La Trobe University News: Hybrid Quantum AI Cooling Project
La Trobe University News
La Trobe University has initiated a historic national effort to deploy a hybrid quantum artificial intelligence (AI) cooling system in an operational data centre to improve Australia's digital infrastructure and sustainability. An AUD 1.1 million federal grant is funding the initiative to drastically reduce energy use and carbon emissions in the fast-growing data centre business.
Critical Challenge: Cooling Energy
The initiative is crucial as cloud computing and AI workloads increase data centre capacity demand. The project partners say cooling systems utilize 30% of data center energy. As facilities become "AI-focused infrastructure," thermal demands grow harder to control.

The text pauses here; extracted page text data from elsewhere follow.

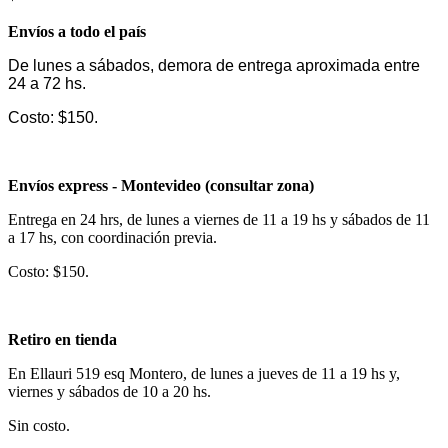
Envíos a todo el país
De lunes a sábados, demora de entrega aproximada entre
24 a 72 hs.
Costo: $150.
Envíos express - Montevideo (consultar zona)
Entrega en 24 hrs, de lunes a viernes de 11 a 19 hs y sábados de 11
a 17 hs, con coordinación previa.
Costo: $150.
Retiro en tienda
En Ellauri 519 esq Montero, de lunes a jueves de 11 a 19 hs y,
viernes y sábados de 10 a 20 hs.
Sin costo.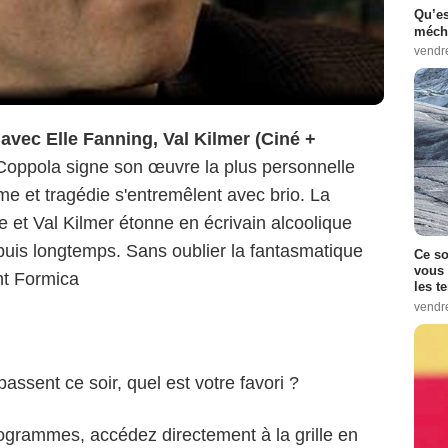
Qu’es
méch
vendr
vec Elle Fanning, Val Kilmer (Ciné +
Coppola signe son œuvre la plus personnelle
sme et tragédie s'entremêlent avec brio. La
 et Val Kilmer étonne en écrivain alcoolique
epuis longtemps. Sans oublier la fantasmatique
Ce so
vous 
nt Formica
les t
vendr
passent ce soir, quel est votre favori ?
ogrammes, accédez directement à la grille en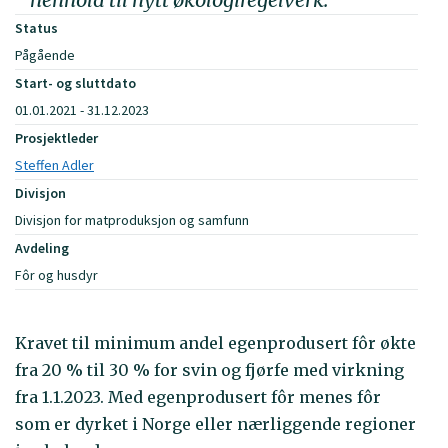
Status
Pågående
Start- og sluttdato
01.01.2021 - 31.12.2023
Prosjektleder
Steffen Adler
Divisjon
Divisjon for matproduksjon og samfunn
Avdeling
Fôr og husdyr
Kravet til minimum andel egenprodusert fôr økte
fra 20 % til 30 % for svin og fjørfe med virkning
fra 1.1.2023. Med egenprodusert fôr menes fôr
som er dyrket i Norge eller nærliggende regioner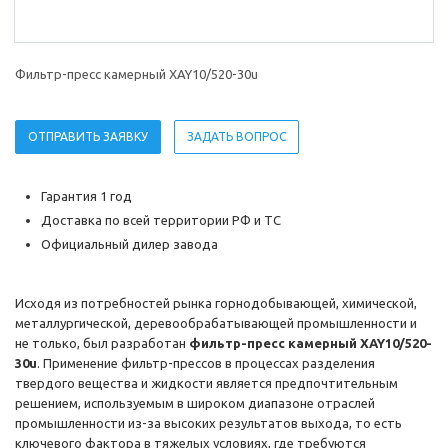
Фильтр-пресс камерный XAY10/520-30u
ОТПРАВИТЬ ЗАЯВКУ
ЗАДАТЬ ВОПРОС
Гарантия 1 год
Доставка по всей территории РФ и ТС
Официальный дилер завода
Исходя из потребностей рынка горнодобывающей, химической,
металлургической, деревообрабатывающей промышленности и
не только, был разработан
фильтр-пресс камерный XAY10/520-
30u
. Применение фильтр-прессов в процессах разделения
твердого вещества и жидкости является предпочтительным
решением, используемым в широком диапазоне отраслей
промышленности из-за высоких результатов выхода, то есть
ключевого фактора в тяжелых условиях, где требуются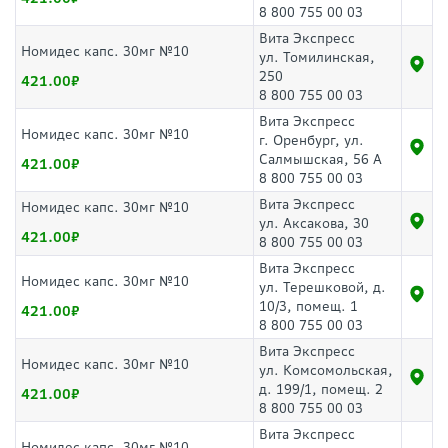
8 800 755 00 03
Вита Экспресс
Номидес капс. 30мг №10
ул. Томилинская,
250
421.00
8 800 755 00 03
Вита Экспресс
Номидес капс. 30мг №10
г. Оренбург, ул.
Салмышская, 56 А
421.00
8 800 755 00 03
Вита Экспресс
Номидес капс. 30мг №10
ул. Аксакова, 30
421.00
8 800 755 00 03
Вита Экспресс
Номидес капс. 30мг №10
ул. Терешковой, д.
10/3, помещ. 1
421.00
8 800 755 00 03
Вита Экспресс
Номидес капс. 30мг №10
ул. Комсомольская,
д. 199/1, помещ. 2
421.00
8 800 755 00 03
Вита Экспресс
Номидес капс. 30мг №10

Professor Damminda Alahakoon of La Trobe's Centre for Data Analytics and Cognition, the project's lead, noted that moving workloads from inefficient office settings to purpose-built data centres has already had some sustainability benefits, but the next stage of efficiency requires significant technological advancement.
Our solution: a hybrid quantum-AI framework
The program aims to provide a hybrid optimization framework. This system improves HVAC system management by combining three technology pillars:
Quantum-inspired algorithms address complex combinatorial issues.
Pattern identification and cooling demand prediction using quantum machine learning.
Advanced classical optimization ensures real-time stability and hardware compatibility.
This system aims for intelligent “orchestration” rather than reactive or static setpoints in cooling control. According to NextDC CEO Craig Scroggie, these approaches will be used to real-time energy systems in operational settings to enhance power usage at scale.
Moving Beyond Simulation
Moving from theoretical models to practical execution is a key project component. The federal National Critical Technologies Challenge Program-funded project will follow a tight testing schedule:
Digital Twin Testing: A “high-fidelity digital twin,” a virtual data centre, will test the algorithms without affecting hardware.
Live Testbed: NextDC will host the system after validation. It will be isolated.
This tiered technique seeks quantified energy use and emission reductions in uncertain real-world conditions.
A Strong National Consortium
Government, business, and academia collaborate on the project. The collaboration includes:
La Trobe University
Quantum Information, Simulation, and Algorithms Centre, University of Western Australia
NextDC
Fujitsu
Aq Intelligence
The University of Western Australia, led by Professor Jingbo Wang, will investigate whether quantum-inspired optimization may boost operational efficiency in large-scale settings.
Fujitsu Oceania's Digital Annealer technology and quantum simulators are also important. Peter Grassi, Fujitsu Oceania CEO, said these capabilities are part of a global plan to build a 10,000-qubit quantum computer.
Strategic Value and Sovereign Power
Besides saving energy immediately, the project is important for Australia's technological future. By delivering this capability in a live facility, Craig Scroggie said “Australia’s sovereign quantum and digital infrastructure capability is strengthened”. The country leads research in high-performance, sustainable, and next-generation AI computer systems.
The program is linked to several major policy initiatives:
The National Quantum Strategy
The National AI Strategy
The Victorian Sustainable Data Centre Action Plan
Applications Outside the Datacenter
The optimizing framework has broad potential, despite the pilot's focus on data centers. The project team plans to use quantum-AI technologies to:
Manufacturing
Logistics
Smart buildings
Power from renewable sources
Prototype testing should yield performance data that will inform deployment decisions for other critical infrastructure categories in Australia. Australia's quantum-enabled critical infrastructure optimization leadership journey has taken a key turn with this program.